Hasil tersebut juga sekaligus memulangkan kandidat juara Italia dari turnamen. Ceko yang berhasil menemani Jerman ke fase knock out.
Pada babak perempat final, Jerman berhadapan dengan Kroasia. Jerman menang tipis 2-1. Namun deretan cedera pemain terus bertambah. Klinsmann cedera pada pertandingan tersebut. Mario Basler dan Fredi Bobic juga cedera.
Dengan kondisi yang cukup mengenaskan seperti ini, Jerman harus melakoni laga semifinal melawan tuan rumah Inggris. Euforia “football is coming home” membara di tengah publik sepak bola Inggris. Optimisme semakin tinggi setelah mereka berhasil unggul lewat gol cepat Alan Shearer. Namun Stefan Kuntz berhasil menyamakan kedudukan pada menit ke-16.
Pemenang pertandingan akhirnya harus diputuskan lewat drama adu penalti. Penendang ke-6 Inggris, Gareth Southgate gagal menuntaskan tugasnya dengan baik. Köpke dengan mudah menahan tendangan penalti Southgate.
Penendang terakhir Jerman adalah Andreas Möller. Dengan meyakinkan, ia menendang bola ke arah tengah sedangkan David Seaman melompat ke kanan. Gol! Jerman kembali mengalahkan Inggris pada adu tendangan penalti.
Jerman masuk ke final dengan kondisi yang jauh dari sempurna. Andreas Möller dan Stefan Reuter tak bisa bermain di final akibat akumulasi kartu kuning. Beberapa pemain juga tidak berada dalam kondisi fit jelang laga final.

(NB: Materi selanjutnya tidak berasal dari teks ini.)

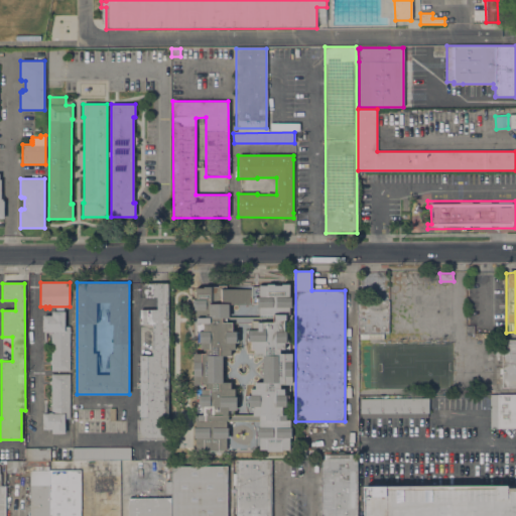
[(140,283),(168,283),(168,439),(137,439),(137,419),(140,419),(140,410),(137,410),(137,405),(140,405),(140,387),(137,387),(137,382),(140,382),(140,367),(137,367),(137,362),(140,362),(140,356),(152,356),(152,324),(140,324),(140,309),(157,309),(157,297),(140,297),(140,283)]
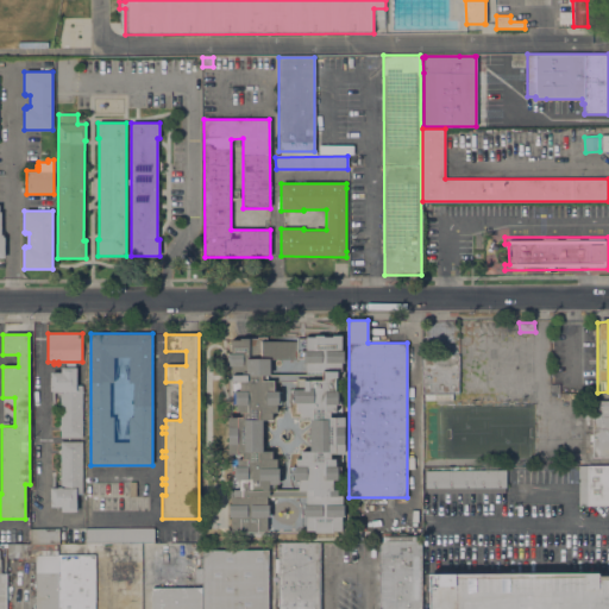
[(258,531),(258,533),(240,533),(240,531),(231,531),(231,516),(230,516),(230,504),(231,504),(231,490),(239,490),(239,479),(236,479),(233,479),(233,466),(237,466),(237,459),(243,459),(243,454),(228,454),(228,418),(243,416),(243,412),(237,412),(237,405),(233,405),(233,391),(239,391),(239,381),(232,382),(232,375),(231,375),(231,364),(227,364),(227,355),(232,355),(231,340),(240,340),(240,338),(257,338),(257,337),(267,337),(267,341),(296,341),(296,339),(306,338),(306,337),(314,337),(314,336),(324,336),(324,337),(332,337),(332,336),(341,336),(341,351),(344,351),(344,363),(341,363),(341,371),(337,371),(337,377),(336,377),(336,391),(340,391),(340,405),(338,405),(336,405),(336,412),(330,412),(330,418),(345,418),(345,453),(330,454),(330,459),(336,459),(336,466),(340,466),(340,476),(338,476),(338,479),(333,479),(333,490),(338,490),(338,496),(341,496),(343,504),(344,504),(344,516),(341,516),(341,531),(333,531),(333,533),(315,533),(315,531),(306,531),(306,516),(303,516),(303,506),(306,506),(306,490),(299,490),(299,479),(294,479),(292,479),(292,466),(296,466),(296,459),(301,459),(301,451),(311,451),(311,420),(301,420),(301,413),(296,413),(296,402),(292,402),(292,389),(296,389),(296,378),(303,378),(303,381),(322,381),(322,374),(306,374),(306,363),(303,363),(303,358),(270,358),(270,375),(267,375),(267,381),(274,381),(274,391),(281,391),(281,405),(276,405),(276,412),(272,412),(272,420),(263,420),(263,451),(272,451),(272,459),(276,459),(276,469),(281,469),(281,482),(280,482),(280,484),(276,484),(276,490),(269,490),(269,496),(267,496),(267,504),(271,504),(271,516),(269,516),(267,516),(267,531),(258,531)]
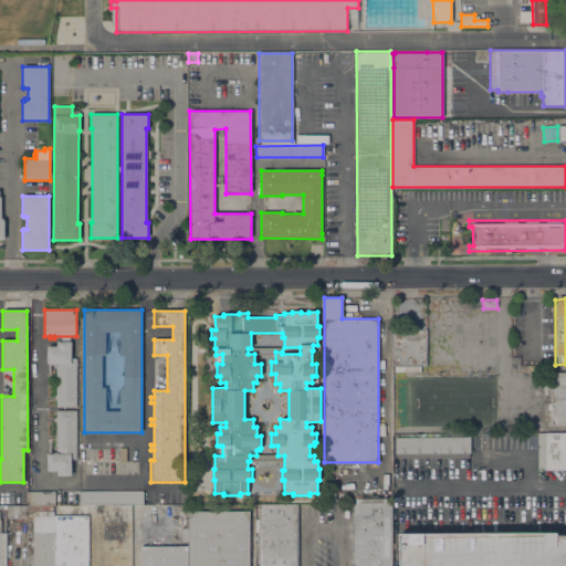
[(421,365),(421,371),(394,371),(394,366),(392,366),(392,331),(426,329),(426,365),(421,365)]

Pada sesi latihan sebelum final, Berti Vogts hanya memiliki 13 pemain dan tiga di antaranya adalah kiper. Bahkan Jerman juga mempersiapkan jersey untuk kedua kiper, Oliver Kahn dan Oliver Reck, menjaga kemungkinan keduanya harus bermain bukan sebagai kiper di final.
Keseluruhan permainan Jerman di perhelatan Euro 1996 merupakan perwujudan dari slogan “the team is the star”. Bagaimana dengan tahun 2016? Apakah Jeder fuer Jeden (masing-masing untuk semua) bisa sungguh-sungguh mewarnai perjalanan Jerman di Prancis kali ini? Kita tunggu saja, pemirsa.